High Finance Run Amok


WASHINGTON -- The lurid 2002 portrait of the U.S. economy as a bunch of Enrons and Tycos, overpaid CEOs running corporations like casinos, electronic speculators, predatory hedge funds, fraudulent stock values, deceptive investment firms and collusive accountants didn't develop overnight. Unfortunately, while some of the excesses may shrink, they are not likely to fade away.

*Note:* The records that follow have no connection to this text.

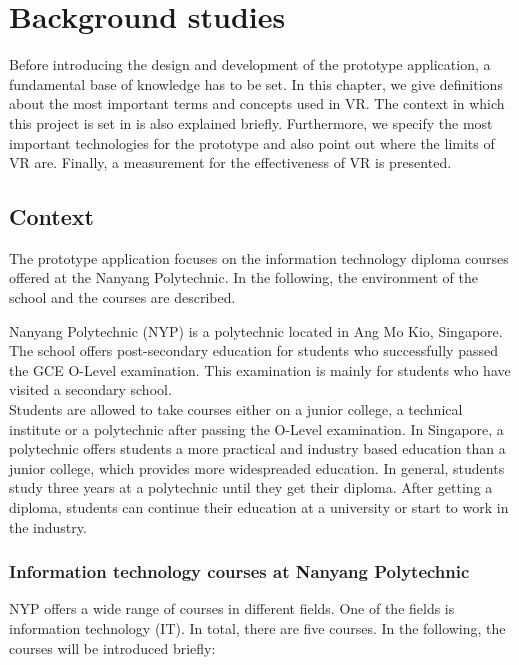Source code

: \chapter{Background studies} \label{stateofarts}
Before introducing the design and development of the prototype application, a fundamental base of knowledge has to be set. In this chapter, we give definitions about the most important terms and concepts used in VR. The context in which this project is set in is also explained briefly. Furthermore, we specify the most important technologies for the prototype and also point out where the limits of VR are. Finally, a measurement for the effectiveness of VR is presented.

\section{Context}
The prototype application focuses on the information technology diploma courses offered at the Nanyang Polytechnic. In the following, the environment of the school and the courses are described.

Nanyang Polytechnic (NYP) is a polytechnic located in Ang Mo Kio, Singapore. The school offers post-secondary education for students who successfully passed the GCE O-Level examination. This examination is mainly for students who have visited a secondary school. \cite{aboutOLevel} \\ 
Students are allowed to take courses either on a junior college, a technical institute or a polytechnic after passing the O-Level examination. In Singapore, a polytechnic offers students a more practical and industry based education than a junior college, which provides more widespreaded education. In general, students study three years at a polytechnic until they get their diploma. After getting a diploma, students can continue their education at a university or start to work in the industry. \cite{schoolSystem}
\subsection{Information technology courses at Nanyang Polytechnic}
NYP offers a wide range of courses in different fields. One of the fields is information technology (IT). In total, there are five courses. In the following, the courses will be introduced briefly: \cite{nypCourses}

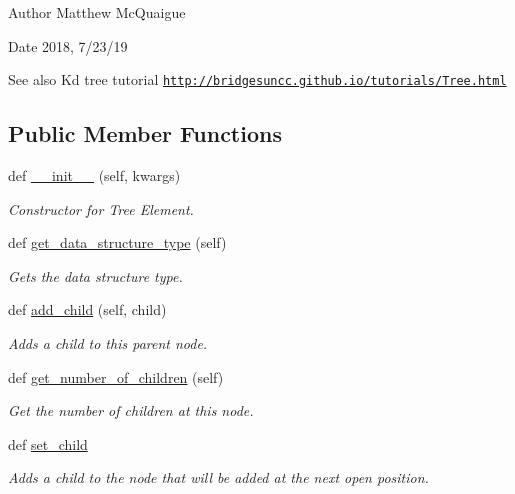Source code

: \begin{DoxyAuthor}{Author}
Matthew Mc\+Quaigue
\end{DoxyAuthor}
\begin{DoxyDate}{Date}
2018, 7/23/19 
\end{DoxyDate}
\begin{DoxySeeAlso}{See also}
Kd tree tutorial \href{http://bridgesuncc.github.io/tutorials/Tree.html}{\tt http\+://bridgesuncc.\+github.\+io/tutorials/\+Tree.\+html} 
\end{DoxySeeAlso}
\subsection*{Public Member Functions}
\begin{DoxyCompactItemize}
\item 
def \hyperlink{classbridges_1_1tree__element_1_1_tree_element_a37f9f119e4a1c0ff01b30bbb2f505a97}{\+\_\+\+\_\+init\+\_\+\+\_\+} (self, kwargs)
\begin{DoxyCompactList}\small\item\em Constructor for Tree Element. \end{DoxyCompactList}\item 
def \hyperlink{classbridges_1_1tree__element_1_1_tree_element_aeefaf309c1271b2e7272cf63be496457}{get\+\_\+data\+\_\+structure\+\_\+type} (self)
\begin{DoxyCompactList}\small\item\em Gets the data structure type. \end{DoxyCompactList}\item 
def \hyperlink{classbridges_1_1tree__element_1_1_tree_element_a7a5933a3de19a896712389dda41a4452}{add\+\_\+child} (self, child)
\begin{DoxyCompactList}\small\item\em Adds a child to this parent node. \end{DoxyCompactList}\item 
def \hyperlink{classbridges_1_1tree__element_1_1_tree_element_a5d0c6335324d675a6c0329dad72fca4d}{get\+\_\+number\+\_\+of\+\_\+children} (self)
\begin{DoxyCompactList}\small\item\em Get the number of children at this node. \end{DoxyCompactList}\item 
def \hyperlink{classbridges_1_1tree__element_1_1_tree_element_adb855562b31567f39e41e312f87ab98b}{set\+\_\+child}
\begin{DoxyCompactList}\small\item\em Adds a child to the node that will be added at the next open position. \end{DoxyCompactList}\item 

\end{DoxyCompactItemize}
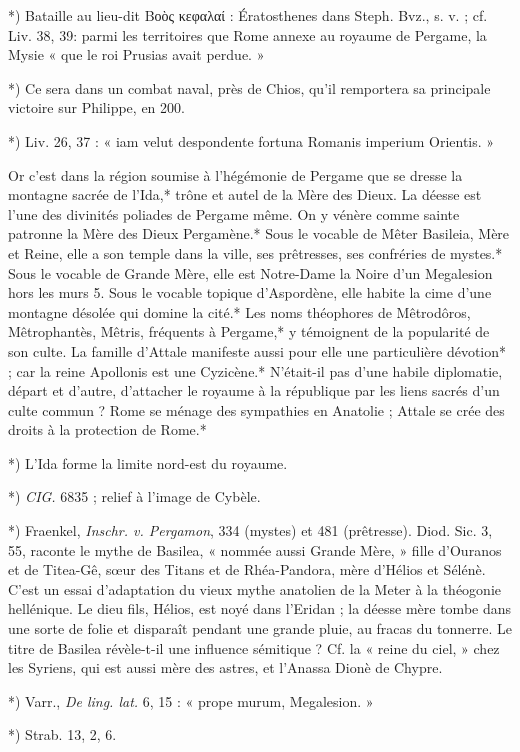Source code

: \documentclass[a4paper, 11pt, oneside, polutonikogreek, french]{article}
\begin{document}
*) Bataille au lieu-dit Βοὸς κεφαλαί : Ératosthenes dans Steph. Bvz., s. v. ; cf. Liv. 38, 39: parmi les territoires que Rome annexe au royaume de Pergame, la Mysie « que le roi Prusias avait perdue. »

*) Ce sera dans un combat naval, près de Chios, qu'il remportera sa principale victoire sur Philippe, en 200.

*) Liv. 26, 37 : « iam velut despondente fortuna Romanis imperium Orientis. »

Or c'est dans la région soumise à l'hégémonie de Pergame que se dresse la montagne sacrée de l'Ida,* trône et autel de la Mère des Dieux. La déesse est l'une des divinités poliades de Pergame même. On y vénère comme sainte patronne la Mère des Dieux Pergamène.* Sous le vocable de Mêter Basileia, Mère et Reine, elle a son temple dans la ville, ses prêtresses, ses confréries de mystes.* Sous le vocable de Grande Mère, elle est Notre-Dame la Noire d'un Megalesion hors les murs 5. Sous le vocable topique d'Aspordène, elle habite la cime d'une montagne désolée qui domine la cité.* Les noms théophores de Mêtrodôros, Mêtrophantès, Mêtris, fréquents à Pergame,* y témoignent de la popularité de son culte. La famille d'Attale manifeste aussi pour elle une particulière dévotion* ; car la reine Apollonis est une Cyzicène.* N'était-il pas d'une habile diplomatie, départ et d'autre, d'attacher le royaume à la république par les liens sacrés d'un culte commun ? Rome se ménage des sympathies en Anatolie ; Attale se crée des droits à la protection de Rome.*

*) L'Ida forme la limite nord-est du royaume.

*) \emph{CIG.} 6835 ; relief à l'image de Cybèle.

*) Fraenkel, \emph{Inschr. v. Pergamon}, 334 (mystes) et 481 (prêtresse). Diod. Sic. 3, 55, raconte le mythe de Basilea, « nommée aussi Grande Mère, » fille d'Ouranos et de Titea-Gê, sœur des Titans et de Rhéa-Pandora, mère d'Hélios et Sélénè. C'est un essai d'adaptation du vieux mythe anatolien de la Meter à la théogonie hellénique. Le dieu fils, Hélios, est noyé dans l'Eridan ; la déesse mère tombe dans une sorte de folie et disparaît pendant une grande pluie, au fracas du tonnerre. Le titre de Basilea révèle-t-il une influence sémitique ? Cf. la « reine du ciel, » chez les Syriens, qui est aussi mère des astres, et l'Anassa Dionè de Chypre.

*) Varr., \emph{De ling. lat.} 6, 15 : « prope murum, Megalesion. »

*) Strab. 13, 2, 6.
\end{document}
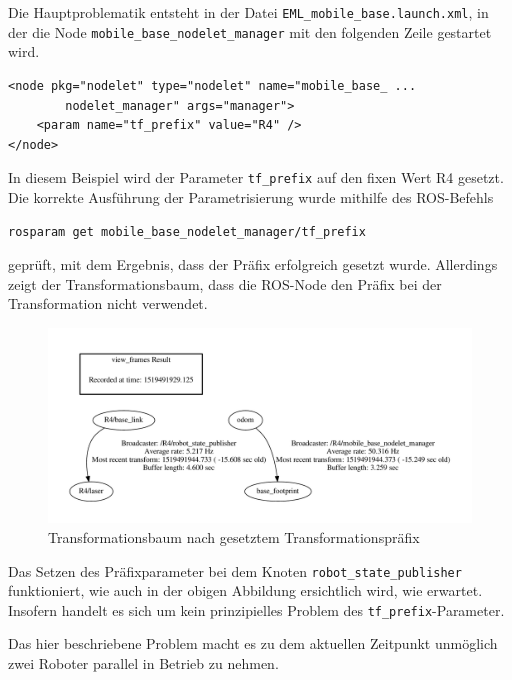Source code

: Die Hauptproblematik entsteht in der Datei \lstinline{EML_mobile_base.launch.xml}{}, in der die Node \lstinline{mobile_base_nodelet_manager}{} mit den folgenden Zeile gestartet wird.
\begin{lstlisting}[caption={Ausschnitt aus EML\_mobile\_base.launch.xml},captionpos=b]
<node pkg="nodelet" type="nodelet" name="mobile_base_ ...
		nodelet_manager" args="manager">
	<param name="tf_prefix" value="R4" />
</node>
\end{lstlisting}
In diesem Beispiel wird der Parameter \lstinline{tf_prefix}{} auf den fixen Wert R4 gesetzt. Die korrekte Ausführung der Parametrisierung wurde mithilfe des ROS-Befehls
\begin{lstlisting}
rosparam get mobile_base_nodelet_manager/tf_prefix
\end{lstlisting}
geprüft, mit dem Ergebnis, dass der Präfix erfolgreich gesetzt wurde. Allerdings zeigt der Transformationsbaum, dass die ROS-Node den Präfix bei der Transformation nicht verwendet.
\begin{figure}[!ht]
\centering
\includegraphics[width=0.8\linewidth, trim={1cm, 1cm, 1cm, 5cm}, clip]{img/TF_Tree_TF_Prefix.pdf}
\caption{Transformationsbaum nach gesetztem Transformationspräfix}
\end{figure}
Das Setzen des Präfixparameter bei dem Knoten \lstinline{robot_state_publisher}{} funktioniert, wie auch in der obigen Abbildung ersichtlich wird, wie erwartet. Insofern handelt es sich um kein prinzipielles Problem des \lstinline{tf_prefix}{}-Parameter. 

Das hier beschriebene Problem macht es zu dem aktuellen Zeitpunkt unmöglich zwei Roboter parallel in Betrieb zu nehmen.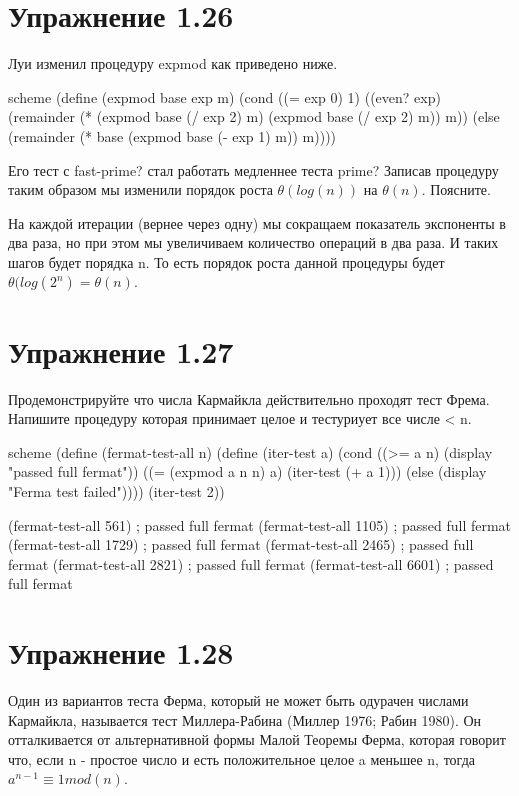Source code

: \chapter{Упражнение 1.26}

Луи изменил процедуру expmod как приведено ниже.
\begin{codelisting}{scheme}
(define (expmod base exp m)
  (cond ((= exp 0) 1)
        ((even? exp)
         (remainder (* (expmod base (/ exp 2) m)
                       (expmod base (/ exp 2) m))
                    m))
        (else
         (remainder (* base (expmod base (- exp 1) m))
                    m))))
\end{codelisting}

Его тест с fast-prime? стал работать медленнее теста prime? Записав процедуру таким образом мы изменили порядок роста $\theta(log(n))$ на $\theta(n)$. Поясните.

На каждой итерации (вернее через одну) мы сокращаем показатель экспоненты в два раза, но при этом мы увеличиваем количество операций в два раза. И таких шагов будет порядка n. То есть порядок роста данной процедуры будет $\theta(log(2^n) = \theta(n)$.

\chapter{Упражнение 1.27}

Продемонстрируйте что числа Кармайкла действительно проходят тест Фрема.
Напишите процедуру которая принимает целое и тестуриует все числе < n.

\begin{codelisting}{scheme}
(define (fermat-test-all n)
  (define (iter-test a)
    (cond ((>= a n) (display "passed full fermat"))
          ((= (expmod a n n) a) (iter-test (+ a 1)))
          (else (display "Ferma test failed"))))
  (iter-test 2))

(fermat-test-all 561)  ; passed full fermat
(fermat-test-all 1105) ; passed full fermat
(fermat-test-all 1729) ; passed full fermat
(fermat-test-all 2465) ; passed full fermat
(fermat-test-all 2821) ; passed full fermat
(fermat-test-all 6601) ; passed full fermat
\end{codelisting}


\chapter{Упражнение 1.28}

Один из вариантов теста Ферма, который не может быть одурачен числами Кармайкла, называется тест Миллера-Рабина (Миллер 1976; Рабин 1980). Он отталкивается от альтернативной формы Малой Теоремы Ферма, которая говорит что, если n - простое число и есть положительное целое a меньшее n, тогда $a^{n-1} \equiv 1 mod(n)$.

That's because much of the "financialization" that occurred in the 1980s and 1990s has been built into the system, save for the possible purgative of a market crash. The most visible evidence of this--the mushrooming of CEO compensation and the private sector's "imperial corporate presidency"--ironically parallels the dangerous growth and hubris of the governmental "imperial presidency" in the 1960s and early 1970s. Unhappily, reform of business and finance may be harder to achieve this decade than were the public-sector reforms following Watergate. Washington's business and financial lobbies are mobilizing. Over the past 20 years, the U.S. economy has been reoriented from making, growing, building and transporting things to moving, massaging and manipulating money and securities. So great has this transformation been that by the mid-1990s, the finance, insurance and real estate (FIRE) sector had raced ahead of manufacturing in gross-domestic-product and national-income numbers. By 2001, the FIRE sector had pulled ahead of manufacturing in profits; in the 1960s, manufacturing led by 4 to 1.

This staggering displacement isn't a blip, even though some yardsticks, like CEO compensation and financial profits, may have peaked for now. Examples of previous world economic powers suggest that once a nation's financialization escalates to this extent, it becomes systemic and isn't easily reversed.